Charleston’s handling of its many Civil War events this week will help set the tone for how such ceremonies will unfold in other communities. But there remain lingering questions on how best to do it, some historians say.
“Should the 150th anniversary of Reconstruction — the first civil rights movement — also be marked?” University of South Carolina history professor Robert Weyeneth said when asked about the nation’s mind-set of Civil War remembrances.
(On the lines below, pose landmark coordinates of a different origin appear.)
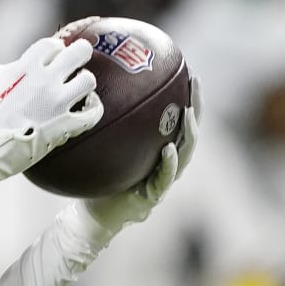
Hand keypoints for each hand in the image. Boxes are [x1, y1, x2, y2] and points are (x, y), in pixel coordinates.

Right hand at [0, 37, 102, 181]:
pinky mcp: (65, 125)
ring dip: (86, 83)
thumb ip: (10, 71)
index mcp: (24, 68)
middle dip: (82, 53)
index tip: (54, 56)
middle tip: (79, 62)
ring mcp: (57, 103)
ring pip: (89, 81)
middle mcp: (44, 80)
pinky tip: (89, 109)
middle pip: (80, 52)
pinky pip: (93, 113)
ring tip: (80, 90)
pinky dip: (94, 109)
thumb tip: (22, 65)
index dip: (56, 48)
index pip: (52, 44)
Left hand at [84, 76, 201, 231]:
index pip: (177, 118)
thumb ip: (104, 121)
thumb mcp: (101, 144)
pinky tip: (169, 149)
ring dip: (189, 133)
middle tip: (195, 84)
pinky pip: (164, 179)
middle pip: (188, 131)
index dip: (187, 96)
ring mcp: (162, 181)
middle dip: (196, 106)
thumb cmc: (97, 177)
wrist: (92, 214)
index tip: (189, 71)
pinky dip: (170, 164)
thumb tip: (88, 86)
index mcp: (157, 147)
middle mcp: (165, 162)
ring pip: (185, 154)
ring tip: (188, 114)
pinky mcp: (152, 197)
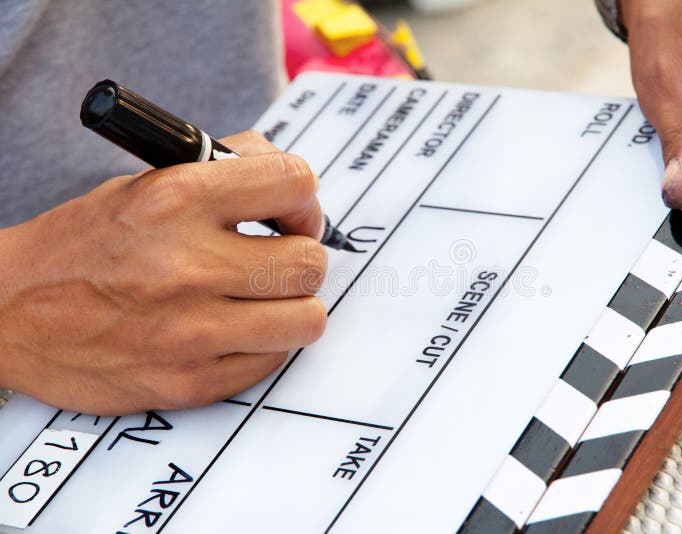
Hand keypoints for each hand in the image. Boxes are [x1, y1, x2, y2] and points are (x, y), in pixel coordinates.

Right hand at [0, 131, 327, 414]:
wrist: (6, 313)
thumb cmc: (82, 246)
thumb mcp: (145, 184)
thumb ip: (223, 171)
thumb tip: (291, 182)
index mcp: (176, 200)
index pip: (294, 183)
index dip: (304, 200)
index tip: (293, 215)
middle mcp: (186, 265)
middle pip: (310, 262)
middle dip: (301, 258)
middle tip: (278, 261)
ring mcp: (189, 331)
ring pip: (306, 319)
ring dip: (292, 308)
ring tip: (263, 301)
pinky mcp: (189, 382)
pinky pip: (271, 362)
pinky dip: (262, 346)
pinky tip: (231, 333)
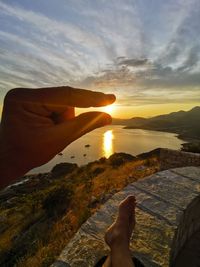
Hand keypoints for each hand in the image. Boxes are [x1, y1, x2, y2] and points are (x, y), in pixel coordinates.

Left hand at [0, 86, 115, 187]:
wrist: (9, 160)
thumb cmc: (28, 153)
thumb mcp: (58, 140)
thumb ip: (84, 125)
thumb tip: (108, 116)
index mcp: (25, 99)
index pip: (64, 95)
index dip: (90, 98)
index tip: (110, 99)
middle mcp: (25, 93)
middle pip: (63, 100)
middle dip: (68, 119)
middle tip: (59, 134)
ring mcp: (28, 97)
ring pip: (63, 105)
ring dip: (63, 121)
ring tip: (49, 135)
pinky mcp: (33, 102)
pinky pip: (57, 107)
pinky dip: (59, 120)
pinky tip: (48, 131)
“Should the story be continued into the era of Jim Crow segregation where the gains of Reconstruction were undermined? Is the proper end of the story really the modern civil rights movements of the 1950s and 1960s, sometimes called the Second Reconstruction? These remain open questions for how the country and communities choose,” he said.
Following in Footsteps
At Fort Johnson, state Senate President Pro Tem Glenn McConnell, R-Charleston, touched on several controversial factors that started the war.
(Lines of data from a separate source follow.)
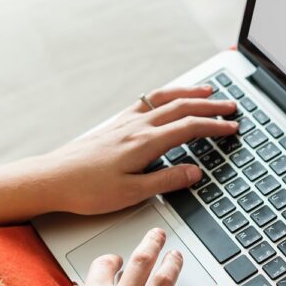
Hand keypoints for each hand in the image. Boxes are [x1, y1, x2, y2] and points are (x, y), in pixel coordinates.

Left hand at [38, 86, 237, 214]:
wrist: (52, 178)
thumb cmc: (87, 190)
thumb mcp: (131, 194)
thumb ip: (166, 181)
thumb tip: (195, 172)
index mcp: (145, 143)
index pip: (189, 128)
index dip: (215, 127)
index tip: (233, 127)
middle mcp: (136, 127)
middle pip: (181, 108)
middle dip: (210, 106)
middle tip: (231, 106)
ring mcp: (125, 123)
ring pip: (164, 99)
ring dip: (189, 93)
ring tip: (207, 92)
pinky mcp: (114, 125)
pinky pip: (146, 102)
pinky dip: (165, 96)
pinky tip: (167, 98)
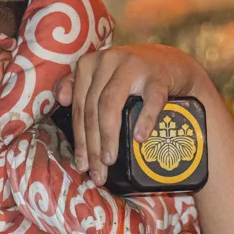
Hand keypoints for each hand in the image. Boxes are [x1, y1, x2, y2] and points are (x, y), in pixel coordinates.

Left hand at [56, 43, 212, 185]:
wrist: (171, 63)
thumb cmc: (131, 76)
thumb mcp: (102, 77)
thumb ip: (77, 85)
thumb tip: (61, 99)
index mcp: (90, 64)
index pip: (80, 106)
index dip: (79, 139)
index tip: (82, 165)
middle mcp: (108, 61)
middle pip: (93, 108)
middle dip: (93, 145)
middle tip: (98, 172)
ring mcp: (134, 66)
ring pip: (111, 104)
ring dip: (109, 136)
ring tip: (110, 160)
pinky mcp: (158, 75)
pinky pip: (151, 99)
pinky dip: (145, 119)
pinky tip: (139, 138)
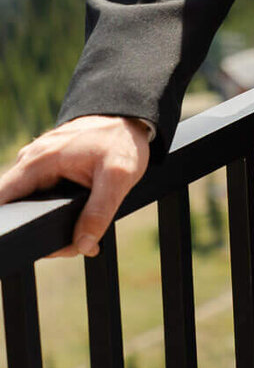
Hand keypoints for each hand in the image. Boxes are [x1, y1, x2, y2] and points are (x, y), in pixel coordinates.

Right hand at [0, 115, 150, 257]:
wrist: (127, 120)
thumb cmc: (121, 142)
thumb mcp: (118, 177)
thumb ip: (100, 212)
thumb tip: (82, 244)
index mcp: (39, 160)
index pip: (2, 196)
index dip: (5, 223)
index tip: (22, 242)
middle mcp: (30, 160)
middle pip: (16, 207)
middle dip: (40, 232)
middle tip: (70, 247)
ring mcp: (36, 163)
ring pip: (28, 204)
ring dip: (49, 224)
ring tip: (79, 237)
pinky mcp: (45, 168)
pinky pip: (39, 194)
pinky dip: (54, 211)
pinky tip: (78, 223)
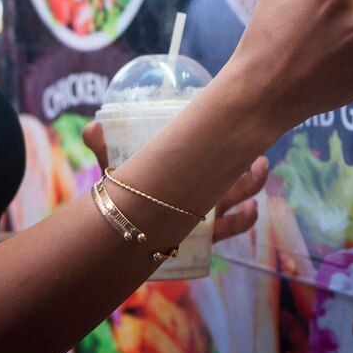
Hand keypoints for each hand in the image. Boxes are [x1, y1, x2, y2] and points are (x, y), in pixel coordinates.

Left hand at [82, 121, 268, 241]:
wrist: (120, 228)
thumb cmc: (127, 192)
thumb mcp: (117, 170)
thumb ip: (104, 149)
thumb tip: (93, 127)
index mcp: (189, 166)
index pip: (213, 147)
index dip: (230, 134)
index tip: (241, 119)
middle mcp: (203, 185)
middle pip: (233, 170)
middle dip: (249, 159)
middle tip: (257, 148)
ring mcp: (206, 209)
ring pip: (238, 195)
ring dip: (252, 184)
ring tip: (258, 170)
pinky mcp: (204, 234)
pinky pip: (229, 228)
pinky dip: (244, 220)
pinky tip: (250, 210)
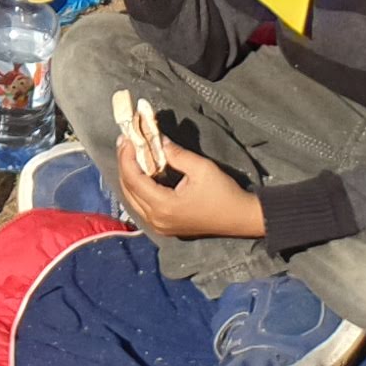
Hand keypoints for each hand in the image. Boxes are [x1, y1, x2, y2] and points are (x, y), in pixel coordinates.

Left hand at [108, 134, 265, 240]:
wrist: (241, 218)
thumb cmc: (224, 193)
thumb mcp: (201, 168)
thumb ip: (176, 154)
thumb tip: (158, 140)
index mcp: (163, 206)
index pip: (133, 179)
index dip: (126, 157)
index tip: (125, 138)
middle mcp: (156, 219)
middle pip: (128, 190)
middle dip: (124, 164)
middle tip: (124, 142)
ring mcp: (159, 226)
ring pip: (132, 199)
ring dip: (129, 176)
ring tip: (130, 154)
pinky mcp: (164, 227)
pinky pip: (141, 206)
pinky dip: (138, 189)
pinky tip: (141, 173)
But he concluded that no matter what someone’s position is, the states of the old Confederacy have long since reaffirmed their role in the nation.
“The South is a place where the bonds of affection are strong, and race relations have greatly improved,” he said.
McConnell also recognized the contributions of those who took part in the war, which claimed 600,000 lives. “From their long and costly war, they bestowed upon this country enduring peace,” he concluded.
Several of those in attendance at Fort Johnson said they could trace their ancestry to those who were in Charleston during the attack. One of them — John Hugh Farley, of Roswell, Ga. — had a distant relative, Henry Saxon Farley, who took part in the original mortar launch from Fort Johnson.
Farley called his involvement a mixed blessing because it brings memories “from way back.” But he added “it helps us to look at history, and learn from history.”
After the ceremony ended, several attendees broke out in song, singing the Southern anthem “Dixie.”
‘Our Survival At Stake’
Thurgood Marshall Jr., whose late father was the first black to serve on the U.S. Supreme Court, took part in an early afternoon ceremony to unveil two new postage stamps commemorating the war’s earliest battles.
Marshall, a Washington lawyer who serves on the U.S. Postal Service’s board of governors, said he was honored to be back in Charleston to mark the 150th anniversary of the firing on Fort Sumter, “an event that we all know changed the course of our history.”
“Since the founding of our country, Americans have wrestled with fundamental questions about the scope of freedom,” he said, “and we know that nothing short of our survival as a nation was at stake during the Civil War.”
Standing before the enlarged images of two stamps depicting Fort Sumter ablaze and the Battle of Bull Run in northern Virginia, Marshall said the stamps not only will help bind the country together but also celebrate the example that the United States offers every nation.
“Today, many issues remain unresolved by this uniquely American war,” he said, “yet one universal truth remains, and that is that we truly are one nation of free men and free women.”